FLIPPING THE BIRD
When I was a little kid, my parents bought me a parakeet. I had never owned a pet before and was eager to give it a go, though my parents were a little dubious that I'd be responsible enough to take care of him.
I insisted that I would feed him faithfully six times a day, or however many times you're supposed to feed a bird. And I would change the newspaper at the bottom of his cage whenever it got dirty with whatever it got dirty with. And I would love him and squeeze him – if, in fact, you're allowed to squeeze birds – as often as he would let me.
The parakeet, which turned out to be a boy, was mostly blue with streaks of gold and green interspersed here and there. He had a high-pitched chirp that was kind of startling at first, but later when I got used to it, it sounded like music. But in those early days, apparently – so my parents tell me, I don't remember all the details – I would totally flip out when the bird let out a chirp. I probably even wet myself a few times, but we won't talk about that.
I'd had the bird for almost two weeks when my dad sat me down for a man-to-man talk, which he'd never really done before and which made me kind of nervous, because I was afraid somebody was dying.
"Son," he said to me, because I am also a boy. "Son, how long have you had that bird now?"
"About thirteen days, Dad," I said. I was always very literal when it came to measurements of time. "And sixteen hours. Give or take a few minutes."
"That's good, son," said Dad, and his serious tone took on a little more serious tone for some reason. "Son, what are you gonna call the bird? You know, a parakeet, like all of God's creatures, needs a name."
"I hadn't really given it much thought," I admitted, and Dad frowned a little in response. "Do you have any suggestions?"
"Well, he's your bird," Dad continued. "I would think that you would want to pick a name for him yourself." And he was right. I did. I just didn't know what to name the bird.
Suddenly, the bird – for lack of a better name – squawked loudly right behind my head. That was where his cage was, in the corner of my room, which was where we were at that moment. Not expecting the sudden cacophony, I shrieked a shrill squeal of my own in reply.
Dad chuckled, which I didn't think was insensitive at the time, but upon reflection it actually kind of was.
"You've got to stop flipping out every time that bird chirps, son," Dad said, still chuckling.
"I'll try, Dad," I said, then added. "Hey!"
"Hey, yourself, kiddo," Dad shot back.
"I thought of a name for the parakeet!" I squealed, but this time in delight and not in fear.
"Okay, what is it?" my dad inquired.
"You just said I'm always flipping out when the bird chirps, right?"
"Why," I proposed, "don't we name the bird Flipping? You know, like 'flipping out'?"
"Well, son –" Dad started, but I rudely interrupted him. I was still learning my manners at the time.
"I think it has a nice ring to it, don't you think so, Dad?" I said, and the frown mysteriously returned to his face. I didn't let it steal my moment though. "Ladies and gentlemen, we proudly present to you Flipping The Bird!" I giggled at my own theatricality.
"I don't think –" Dad started again, but I hadn't learned any more manners in the last few seconds than I had up to that point, so I interrupted him again.

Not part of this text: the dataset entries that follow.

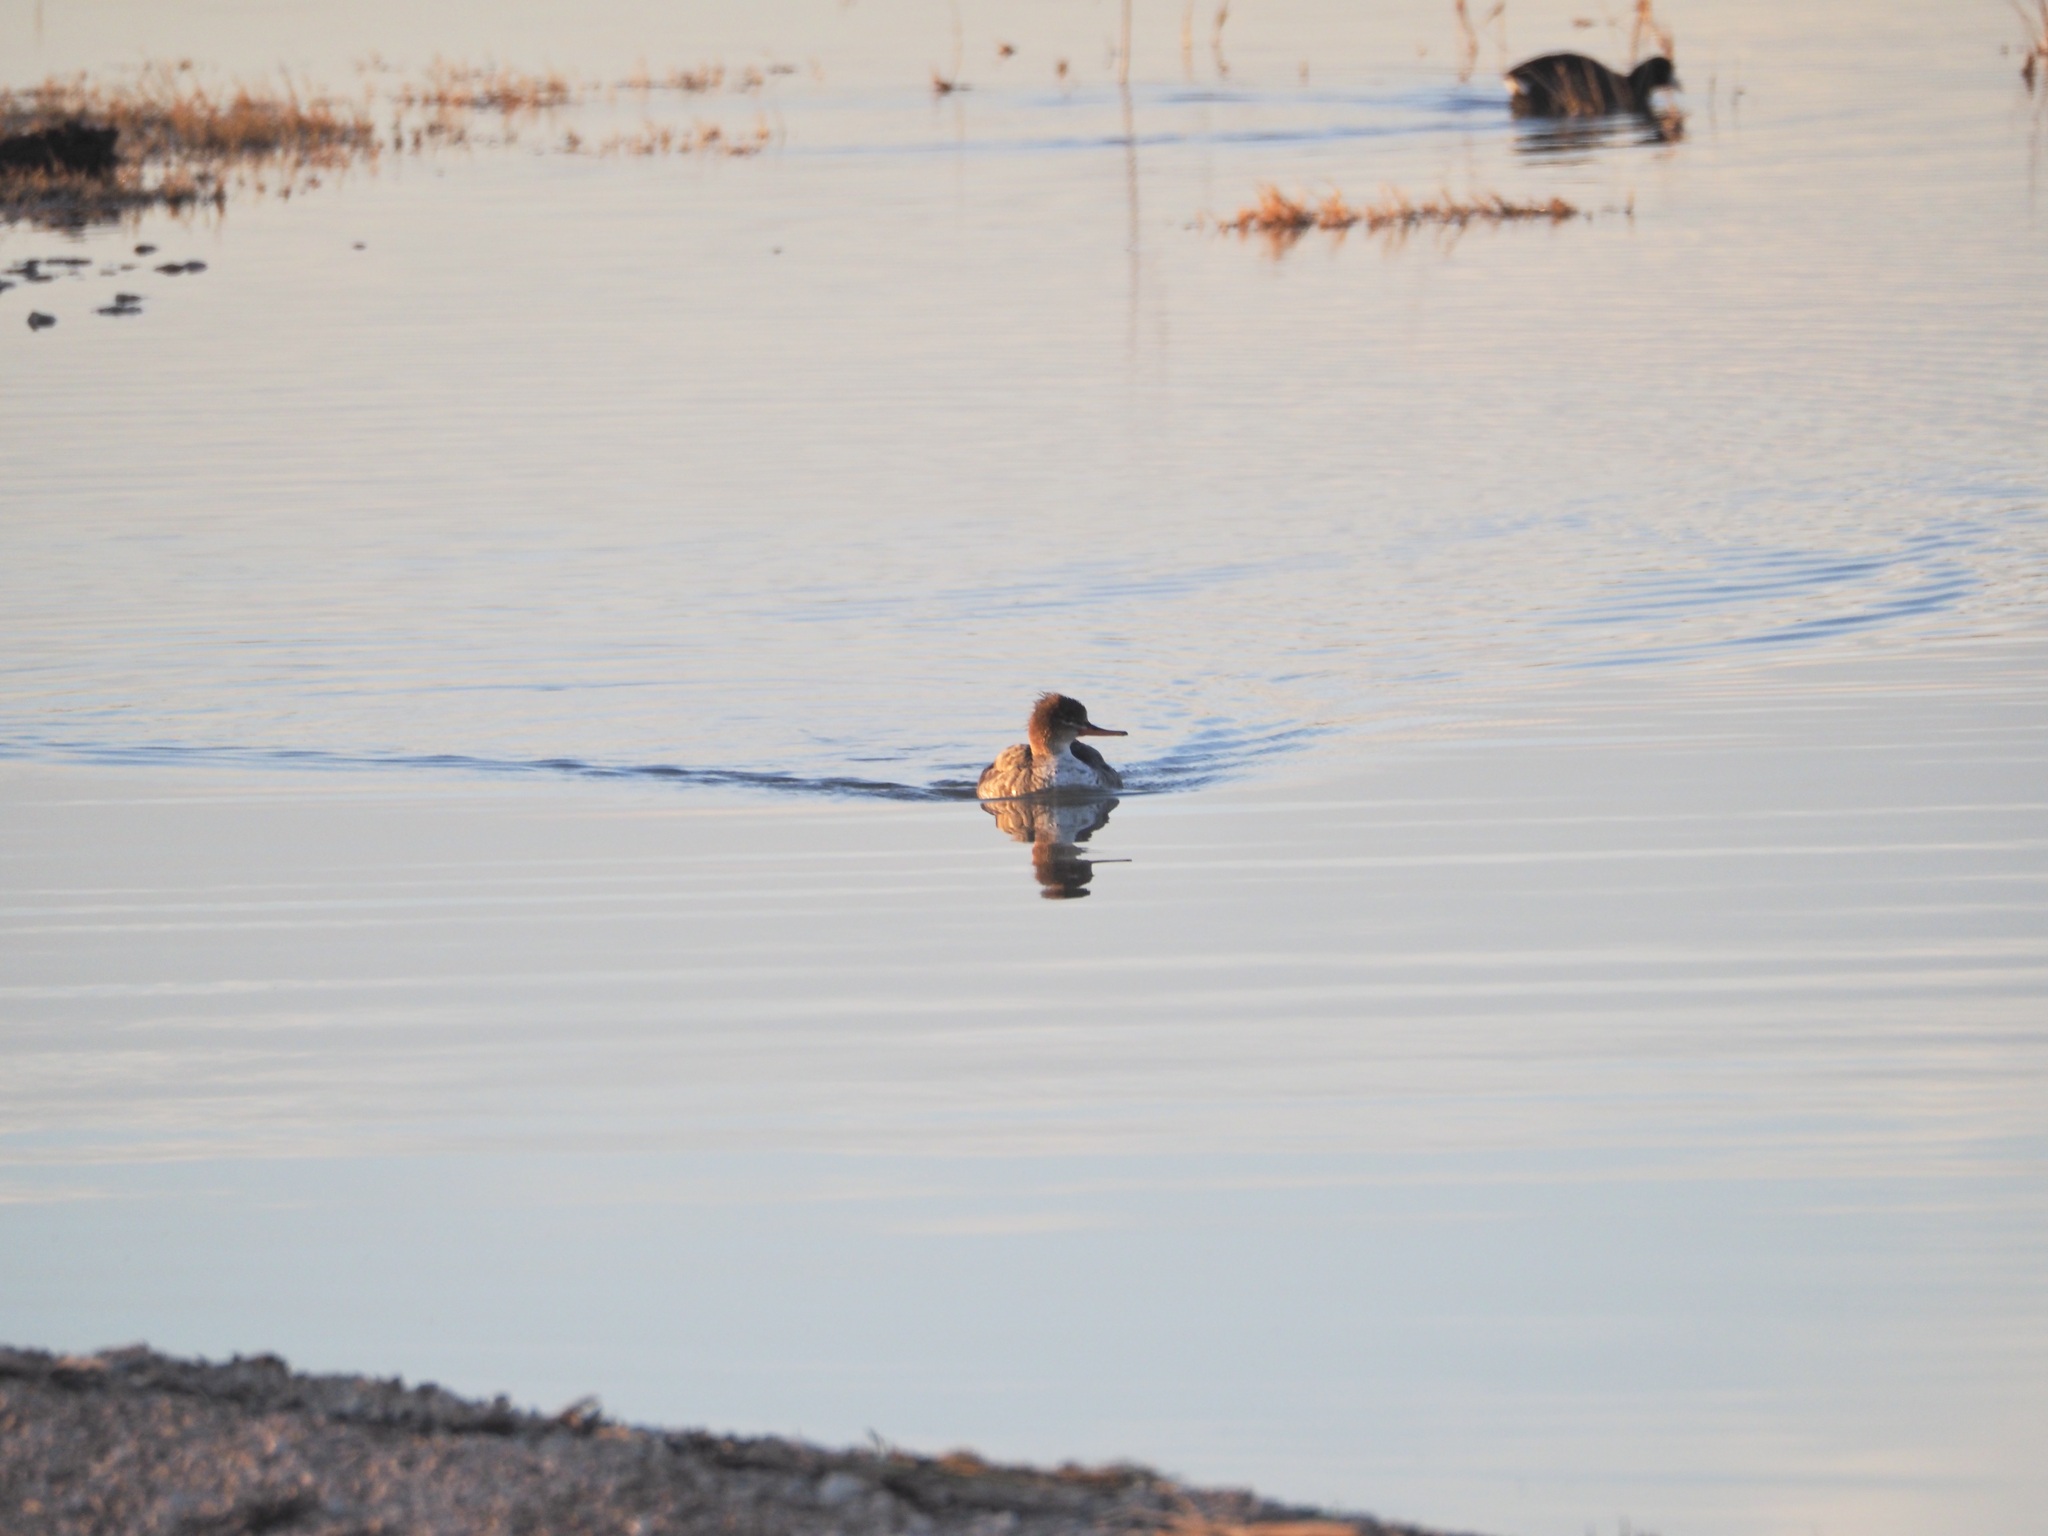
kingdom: Animalia
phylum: Chordata
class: Aves
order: Anseriformes
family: Anatidae
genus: Mergus
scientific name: Mergus serrator
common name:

"Flipping The Bird is an outrageous name for a parakeet," I raved, proud of my use of the word outrageous, which I had recently learned. "It's like Oscar The Grouch, or Winnie The Pooh. It's perfect, don't you think so, Dad?"
"Well –" Dad started yet again, and yet again I stopped him, as embarrassing as it is to admit that now.
"I'm gonna go tell Mom," I exclaimed, and left my dad alone in my room with the newly christened Flipping The Bird squawking away like mad. Apparently, my outrageous revelry had made Flipping flip out a bit, too.
Several years later, after Flipping had lived a long life – for a parakeet at least – and had died and been buried in a cigar box (I don't really know where that box came from, since neither of my parents smoked cigars), I learned the true meaning of the phrase "flipping the bird."
And I chuckled. Not like when Dad chuckled at me for startling at the bird's squawks. Mine was the chuckle of misguided youth, a chuckle at the blissful ignorance I'd owned so obliviously all those years before.
Because – even though the idea of naming the bird what I ended up naming him made my dad uncomfortable at the time (to say the least) – when you really think about it now, it is kind of funny.